There has been a trend in performance in recent years for the closing 
scene to be melancholic in tone, and there has been an accompanying 
tendency to increase the role or presence of Mamillius (Hytner in 2001 
and Donnellan in 1999, for example, as well as the Hall production Lynn 
describes). I think this is simply a manifestation of our current 
enamouredness with ambiguity, ambivalence, and the dark side of the 
human journey. We think it's cooler these days to not be too hopeful, or 
too obviously into happy endings.

I don't think Adrian's assessment precludes a moving scene in the 
theatre, but I have an objection that lies elsewhere. Calling it a "male 
heterosexual fantasy", even as a criticism, makes the scene all about 
Leontes (as does Harold Bloom in his odious _Invention of the Human_, as 
did Hall's production, as did Declan Donnellan in his Russian 
production), when there are other people present who are just as 
important.
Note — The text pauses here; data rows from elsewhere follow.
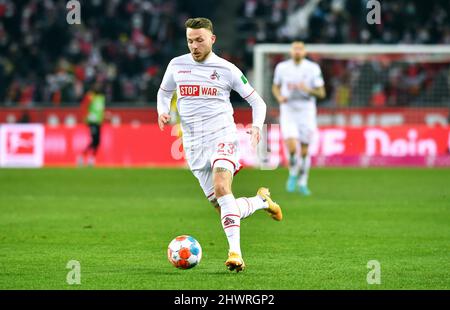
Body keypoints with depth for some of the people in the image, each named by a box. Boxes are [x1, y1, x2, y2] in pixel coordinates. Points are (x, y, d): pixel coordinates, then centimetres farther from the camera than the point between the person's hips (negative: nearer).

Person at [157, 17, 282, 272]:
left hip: (222, 136, -4)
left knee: (221, 187, -31)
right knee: (223, 207, 3)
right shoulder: (177, 65, 9)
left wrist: (257, 126, -12)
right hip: (194, 145, 4)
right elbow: (164, 91, 27)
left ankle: (235, 252, -35)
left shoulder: (227, 69, 0)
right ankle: (261, 200, 34)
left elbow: (257, 101, 8)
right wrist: (163, 112, 4)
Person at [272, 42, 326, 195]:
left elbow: (321, 93, -1)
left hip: (307, 113, 0)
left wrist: (308, 90, -21)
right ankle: (293, 174, 9)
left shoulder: (313, 68, -4)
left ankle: (302, 183, 23)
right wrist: (279, 97, -6)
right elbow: (275, 87, 15)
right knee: (292, 146, -18)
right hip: (288, 112, 0)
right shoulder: (281, 67, 1)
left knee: (304, 151, 5)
It seems a perversion of the exquisite centering of that most 
rare thing, a mother-daughter relationship in Shakespeare, to speak of 
the scene as if it is there to serve Leontes, or to stage it thus.
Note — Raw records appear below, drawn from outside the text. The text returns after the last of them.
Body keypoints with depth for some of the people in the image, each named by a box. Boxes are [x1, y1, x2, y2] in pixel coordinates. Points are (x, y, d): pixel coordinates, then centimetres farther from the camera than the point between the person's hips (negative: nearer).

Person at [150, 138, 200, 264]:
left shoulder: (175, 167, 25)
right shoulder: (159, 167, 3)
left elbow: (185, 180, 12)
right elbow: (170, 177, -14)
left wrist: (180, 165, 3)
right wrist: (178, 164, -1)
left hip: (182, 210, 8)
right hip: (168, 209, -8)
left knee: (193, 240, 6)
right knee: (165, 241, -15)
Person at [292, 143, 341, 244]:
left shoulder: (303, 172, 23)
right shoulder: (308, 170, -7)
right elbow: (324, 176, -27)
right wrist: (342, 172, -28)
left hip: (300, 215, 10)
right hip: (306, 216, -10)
Remember, Hermione's only words are to her daughter, expressly stating 
that it was in the hope of seeing Perdita that she "preserved myself", 
and including an injunction for her to speak with her own voice. I came 
to similar conclusions to Lynn about Hall's production, though for 
slightly different reasons: I hated seeing Perdita obliterated from the 
concluding image. This play shows men trying and failing to silence 
women or control their voices. In this last scene Shakespeare not only 
shows their goal to be futile, he shows the men in question growing to 
the point where it is no longer what they want. The men are offered the 
perfect woman, the silent, pedestal-enthroned object of worship, and 
they actively reject this as an option, making clear their preference 
for a real woman who moves and is warm -- and who speaks. "Let her speak 
too." It seems to me the only way to do this theatrical justice is to 
ensure that in the final moments the men and women share the stage together.

Regards,
Anna Kamaralli

[4]-----------------------------------------------------------------
From:       Alan Dessen <This email address is being protected from spambots. You need JavaScript enabled to view it.>
Date:       Friday, 28 Aug 2009 16:20:35 -0400
Subject: 20.0463 The Ending of the Winter's Tale
Comment:    Re: SHK 20.0463 The Ending of the Winter's Tale

One question has not emerged in this discussion: to whom does Paulina 
address "It is requir'd / You do awake your faith"?  To Leontes alone? 
To all onstage? To the playgoer (or reader or critic of the last twenty 
years)?

And why the verb "awake"?

Alan Dessen

[5]-----------------------------------------------------------------
From:       Joseph Egert <This email address is being protected from spambots. You need JavaScript enabled to view it.>
Date:       Sunday, 30 Aug 2009 14:39:30 -0700 (PDT)
Subject: 20.0459 The Ending of the Winter's Tale
Comment:    Re: SHK 20.0459 The Ending of the Winter's Tale

Lynn Brenner writes:

 >The Winter's Tale is a play about redemption. (As Paulina
 >says, "First, you must have faith.")

Is Shakespeare here making a theological point, after Marlowe, that Paul 
was a juggler, and his Saviour's resurrection a sham?